Collected data entries:
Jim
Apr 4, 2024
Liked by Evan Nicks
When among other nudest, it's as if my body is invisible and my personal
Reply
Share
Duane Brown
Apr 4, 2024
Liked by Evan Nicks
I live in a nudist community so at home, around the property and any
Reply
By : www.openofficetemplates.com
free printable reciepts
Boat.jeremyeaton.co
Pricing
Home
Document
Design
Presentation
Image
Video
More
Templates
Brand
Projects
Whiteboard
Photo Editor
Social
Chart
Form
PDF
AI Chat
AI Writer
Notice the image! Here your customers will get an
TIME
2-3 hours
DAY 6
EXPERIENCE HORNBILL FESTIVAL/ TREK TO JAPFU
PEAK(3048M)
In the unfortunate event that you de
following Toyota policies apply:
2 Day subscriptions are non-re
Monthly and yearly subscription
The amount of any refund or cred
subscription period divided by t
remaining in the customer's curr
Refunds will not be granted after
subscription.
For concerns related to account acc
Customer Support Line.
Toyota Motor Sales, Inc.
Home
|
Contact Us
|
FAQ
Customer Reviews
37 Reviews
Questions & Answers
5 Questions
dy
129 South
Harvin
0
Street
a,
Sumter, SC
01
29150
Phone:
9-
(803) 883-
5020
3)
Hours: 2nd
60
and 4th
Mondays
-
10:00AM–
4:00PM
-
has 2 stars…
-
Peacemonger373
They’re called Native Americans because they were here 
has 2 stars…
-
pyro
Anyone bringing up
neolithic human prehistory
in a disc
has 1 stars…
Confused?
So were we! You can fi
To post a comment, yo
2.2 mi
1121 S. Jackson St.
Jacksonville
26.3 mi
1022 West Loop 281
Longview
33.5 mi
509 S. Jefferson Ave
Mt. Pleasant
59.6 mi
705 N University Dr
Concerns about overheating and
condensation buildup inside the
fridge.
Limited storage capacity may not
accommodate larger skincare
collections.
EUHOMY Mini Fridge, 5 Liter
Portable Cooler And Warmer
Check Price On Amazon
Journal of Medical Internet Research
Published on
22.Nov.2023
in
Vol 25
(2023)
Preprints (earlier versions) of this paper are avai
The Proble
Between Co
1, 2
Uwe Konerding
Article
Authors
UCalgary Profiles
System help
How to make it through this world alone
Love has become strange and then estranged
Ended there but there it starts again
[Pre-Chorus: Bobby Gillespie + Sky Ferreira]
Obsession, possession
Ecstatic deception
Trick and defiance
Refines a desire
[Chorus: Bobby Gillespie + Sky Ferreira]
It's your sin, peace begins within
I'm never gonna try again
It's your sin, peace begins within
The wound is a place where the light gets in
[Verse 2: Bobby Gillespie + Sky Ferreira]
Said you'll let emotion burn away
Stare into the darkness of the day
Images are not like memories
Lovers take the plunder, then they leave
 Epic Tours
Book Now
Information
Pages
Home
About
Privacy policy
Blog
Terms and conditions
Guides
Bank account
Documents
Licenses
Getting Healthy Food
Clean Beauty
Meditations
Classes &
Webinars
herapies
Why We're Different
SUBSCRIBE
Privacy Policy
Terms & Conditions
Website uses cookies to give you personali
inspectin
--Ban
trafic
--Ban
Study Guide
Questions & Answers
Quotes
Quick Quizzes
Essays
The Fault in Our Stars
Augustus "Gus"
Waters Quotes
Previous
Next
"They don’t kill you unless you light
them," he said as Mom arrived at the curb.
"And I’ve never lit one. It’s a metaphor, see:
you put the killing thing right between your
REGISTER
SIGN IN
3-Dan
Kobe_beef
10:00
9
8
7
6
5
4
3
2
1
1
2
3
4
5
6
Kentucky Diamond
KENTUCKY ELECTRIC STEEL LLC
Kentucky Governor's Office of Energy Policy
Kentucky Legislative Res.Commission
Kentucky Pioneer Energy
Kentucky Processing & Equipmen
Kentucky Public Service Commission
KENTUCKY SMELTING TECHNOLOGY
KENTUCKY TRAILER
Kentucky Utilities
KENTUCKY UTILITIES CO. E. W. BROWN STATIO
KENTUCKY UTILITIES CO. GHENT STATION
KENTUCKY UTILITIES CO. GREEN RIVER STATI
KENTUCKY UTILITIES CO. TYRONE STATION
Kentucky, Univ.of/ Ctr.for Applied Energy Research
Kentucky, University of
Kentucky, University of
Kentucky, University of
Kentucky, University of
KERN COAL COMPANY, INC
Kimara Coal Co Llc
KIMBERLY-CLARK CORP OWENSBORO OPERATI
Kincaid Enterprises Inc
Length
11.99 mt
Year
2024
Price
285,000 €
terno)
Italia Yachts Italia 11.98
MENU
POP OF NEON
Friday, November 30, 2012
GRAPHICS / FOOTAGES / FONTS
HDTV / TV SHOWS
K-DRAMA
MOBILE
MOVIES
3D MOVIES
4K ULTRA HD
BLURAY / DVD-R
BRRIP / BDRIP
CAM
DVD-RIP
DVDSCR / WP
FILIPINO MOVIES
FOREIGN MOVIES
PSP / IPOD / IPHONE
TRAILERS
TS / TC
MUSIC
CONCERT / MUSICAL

- Job item
Having read the records, return each one exactly.

- Task response
Jim
Apr 4, 2024
Liked by Evan Nicks
When among other nudest, it's as if my body is invisible and my personal
Reply
Share
Duane Brown
Apr 4, 2024
Liked by Evan Nicks
I live in a nudist community so at home, around the property and any
Reply
By : www.openofficetemplates.com
free printable reciepts
Boat.jeremyeaton.co
Pricing
Home
Document
Design
Presentation
Image
Video
More
Templates
Brand
Projects
Whiteboard
Photo Editor
Social
Chart
Form
PDF
AI Chat
AI Writer
Notice the image! Here your customers will get an
TIME
2-3 hours
DAY 6
EXPERIENCE HORNBILL FESTIVAL/ TREK TO JAPFU
PEAK(3048M)
In the unfortunate event that you de
following Toyota policies apply:
2 Day subscriptions are non-re
Monthly and yearly subscription
The amount of any refund or cred
subscription period divided by t
remaining in the customer's curr
Refunds will not be granted after
subscription.
For concerns related to account acc
Customer Support Line.
Toyota Motor Sales, Inc.
Home
|
Contact Us
|
FAQ
Customer Reviews
37 Reviews
Questions & Answers
5 Questions
dy
129 South
Harvin
0
Street
a,
Sumter, SC
01
29150
Phone:
9-
(803) 883-
5020
3)
Hours: 2nd
60
and 4th
Mondays
-
10:00AM–
4:00PM
-
has 2 stars…
-
Peacemonger373
They’re called Native Americans because they were here 
has 2 stars…
-
pyro
Anyone bringing up
neolithic human prehistory
in a disc
has 1 stars…
Confused?
So were we! You can fi
To post a comment, yo
2.2 mi
1121 S. Jackson St.
Jacksonville
26.3 mi
1022 West Loop 281
Longview
33.5 mi
509 S. Jefferson Ave
Mt. Pleasant
59.6 mi
705 N University Dr
Concerns about overheating and
condensation buildup inside the
fridge.
Limited storage capacity may not
accommodate larger skincare
collections.
EUHOMY Mini Fridge, 5 Liter
Portable Cooler And Warmer
Check Price On Amazon
Journal of Medical Internet Research
Published on
22.Nov.2023
in
Vol 25
(2023)
Preprints (earlier versions) of this paper are avai
The Proble
Between Co
1, 2
Uwe Konerding
Article
Authors
UCalgary Profiles
System help
How to make it through this world alone
Love has become strange and then estranged
Ended there but there it starts again
[Pre-Chorus: Bobby Gillespie + Sky Ferreira]
Obsession, possession
Ecstatic deception
Trick and defiance
Refines a desire
[Chorus: Bobby Gillespie + Sky Ferreira]
It's your sin, peace begins within
I'm never gonna try again
It's your sin, peace begins within
The wound is a place where the light gets in
[Verse 2: Bobby Gillespie + Sky Ferreira]
Said you'll let emotion burn away
Stare into the darkness of the day
Images are not like memories
Lovers take the plunder, then they leave
 Epic Tours
Book Now
Information
Pages
Home
About
Privacy policy
Blog
Terms and conditions
Guides
Bank account
Documents
Licenses
Getting Healthy Food
Clean Beauty
Meditations
Classes &
Webinars
herapies
Why We're Different
SUBSCRIBE
Privacy Policy
Terms & Conditions
Website uses cookies to give you personali
inspectin
--Ban
trafic
--Ban
Study Guide
Questions & Answers
Quotes
Quick Quizzes
Essays
The Fault in Our Stars
Augustus "Gus"
Waters Quotes
Previous
Next
"They don’t kill you unless you light
them," he said as Mom arrived at the curb.
"And I’ve never lit one. It’s a metaphor, see:
you put the killing thing right between your
REGISTER
SIGN IN
3-Dan
Kobe_beef
10:00
9
8
7
6
5
4
3
2
1
1
2
3
4
5
6
Kentucky Diamond
KENTUCKY ELECTRIC STEEL LLC
Kentucky Governor's Office of Energy Policy
Kentucky Legislative Res.Commission
Kentucky Pioneer Energy
Kentucky Processing & Equipmen
Kentucky Public Service Commission
KENTUCKY SMELTING TECHNOLOGY
KENTUCKY TRAILER
Kentucky Utilities
KENTUCKY UTILITIES CO. E. W. BROWN STATIO
KENTUCKY UTILITIES CO. GHENT STATION
KENTUCKY UTILITIES CO. GREEN RIVER STATI
KENTUCKY UTILITIES CO. TYRONE STATION
Kentucky, Univ.of/ Ctr.for Applied Energy Research
Kentucky, University of
Kentucky, University of
Kentucky, University of
Kentucky, University of
KERN COAL COMPANY, INC
Kimara Coal Co Llc
KIMBERLY-CLARK CORP OWENSBORO OPERATI
Kincaid Enterprises Inc
Length
11.99 mt
Year
2024
Price
285,000 €
terno)
Italia Yachts Italia 11.98
MENU
POP OF NEON
Friday, November 30, 2012
GRAPHICS / FOOTAGES / FONTS
HDTV / TV SHOWS
K-DRAMA
MOBILE
MOVIES
3D MOVIES
4K ULTRA HD
BLURAY / DVD-R
BRRIP / BDRIP
CAM
DVD-RIP
DVDSCR / WP
FILIPINO MOVIES
FOREIGN MOVIES
PSP / IPOD / IPHONE
TRAILERS
TS / TC
MUSIC
CONCERT / MUSICAL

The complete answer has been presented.